News / Europe

European Summit Splits Bloc, May Not Solve Problems

Britain's Prime Minister David Cameron (C) is flanked by Chancellor of the Exchequer George Osborne (R) and Leader of the House of Commons George Young during a parliamentary debate on last week's European Union summit, in London, December 12, 2011.
Britain's Prime Minister David Cameron (C) is flanked by Chancellor of the Exchequer George Osborne (R) and Leader of the House of Commons George Young during a parliamentary debate on last week's European Union summit, in London, December 12, 2011.
Al Pessin

European leaders took steps to deal with some of their long term financial problems at a summit in Brussels last week.  But they are moving ahead without one of the continent's largest economies Britain, and they left some important problems unresolved.

It was a long night of negotiating at European Union headquarters in Brussels, lasting well past midnight.  

Inside, the 27 European leaders tried to negotiate new fiscal rules.  But in the end, British Prime Minister David Cameron vetoed the deal, leading to some apparently frosty moments with French President Nicolas Sarkozy and other leaders.

The man who chairs EU summits explained what happened.

"The 17 member states of the euro zone and already many others are committed to a new fiscal compact, " said Cameron.  "It is about more fiscal discipline, more automatic sanctions, stricter surveillance."

But Britain won't participate.  Back in London, Cameron defended his decision at a typically raucous session of parliament.

"Frankly I have to tell the house, the choice was a treaty without proper safeguards or no treaty and the right answer was no treaty," said Cameron.  "It was not an easy thing to do, but it was the right thing to do."

Cameron said he vetoed the plan, preventing it from becoming official EU policy, because it would have hurt Britain's important financial services industry and given too much power over the British budget to bureaucrats in Brussels.

As expected the move was not welcomed by the opposition leader.

"He has given up our seat at the table," Edward Miliband said.  "He has exposed, not protected, British business.  And he has come back with a bad deal for Britain."

Somewhat less expected was criticism from Cameron's coalition partner and deputy prime minister, Nick Clegg.

"I think isolation in Europe, when we are one against 26 is potentially a bad thing for jobs, bad thing for growth and a bad thing for the livelihoods of millions of people in this country," said Clegg.

Britain has previously excluded itself from the common euro currency and refused to join the EU's open-borders agreement.  But it still manages to be an influential member of the group.  Cameron says the decision to allow the others to go ahead with new fiscal rules will be no different.  

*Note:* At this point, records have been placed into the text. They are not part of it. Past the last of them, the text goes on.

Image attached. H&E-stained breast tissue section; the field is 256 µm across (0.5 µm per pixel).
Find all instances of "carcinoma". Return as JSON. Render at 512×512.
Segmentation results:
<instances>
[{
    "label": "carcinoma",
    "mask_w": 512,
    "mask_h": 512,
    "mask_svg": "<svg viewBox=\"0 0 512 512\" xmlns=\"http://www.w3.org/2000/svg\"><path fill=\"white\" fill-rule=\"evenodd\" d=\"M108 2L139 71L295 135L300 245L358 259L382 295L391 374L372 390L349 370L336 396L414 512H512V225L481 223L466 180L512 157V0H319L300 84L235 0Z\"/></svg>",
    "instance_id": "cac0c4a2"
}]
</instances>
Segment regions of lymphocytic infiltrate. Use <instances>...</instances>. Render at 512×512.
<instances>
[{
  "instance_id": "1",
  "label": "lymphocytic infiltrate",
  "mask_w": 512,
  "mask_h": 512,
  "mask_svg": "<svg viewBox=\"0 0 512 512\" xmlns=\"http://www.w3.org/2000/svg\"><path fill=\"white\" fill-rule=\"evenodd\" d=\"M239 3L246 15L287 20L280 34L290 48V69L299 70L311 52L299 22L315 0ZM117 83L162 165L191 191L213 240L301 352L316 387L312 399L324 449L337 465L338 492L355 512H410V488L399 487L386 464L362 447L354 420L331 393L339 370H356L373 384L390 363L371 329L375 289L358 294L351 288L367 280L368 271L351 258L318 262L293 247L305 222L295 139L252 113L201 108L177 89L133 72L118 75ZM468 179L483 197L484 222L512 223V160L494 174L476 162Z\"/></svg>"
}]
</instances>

"When it comes to things like defense, we are the key European member of NATO," noted Cameron.  "When it comes to the single market, we're probably the most respected voice in the European Union.  But when it comes to the eurozone, should we really argue we have to be at every meeting where they discuss the euro?"

But some analysts say the decision will leave Britain on the outside of important discussions that will affect its key trading partners in Europe during this economically fragile period.  Among them is Mujtaba Rahman of the Eurasia Group risk assessment firm.

"The UK is in effect now completely isolated," said Rahman.  "In effect, he's out in the cold and it's going to make the UK's relationship with the EU going forward much more complicated, much more precarious."

And the top EU economics official says British banks and brokers will not escape tighter regulation designed to avoid a repeat of the current crisis.

"That's not going to happen," said EU Economics Commissioner Olli Rehn.

More importantly, according to Jennifer McKeown of Capital Economics, the EU leaders didn't do enough to solve their main problems at the summit - which she says are lack of competitiveness and slow growth.

"We're now forecasting that Greece will leave the eurozone next year," said McKeown.  "And we think there's a good possibility that some other small economies follow it, perhaps in 2013.  At the moment, we've penciled in the departure of Portugal and perhaps Ireland, too."

So for all the intra-Europe tension, and all the fallout back in Britain, the EU leaders may have only calmed the financial markets partly and temporarily.  Early next year, when some of the continent's troubled economies need to borrow more money, some analysts say the crisis atmosphere could easily return.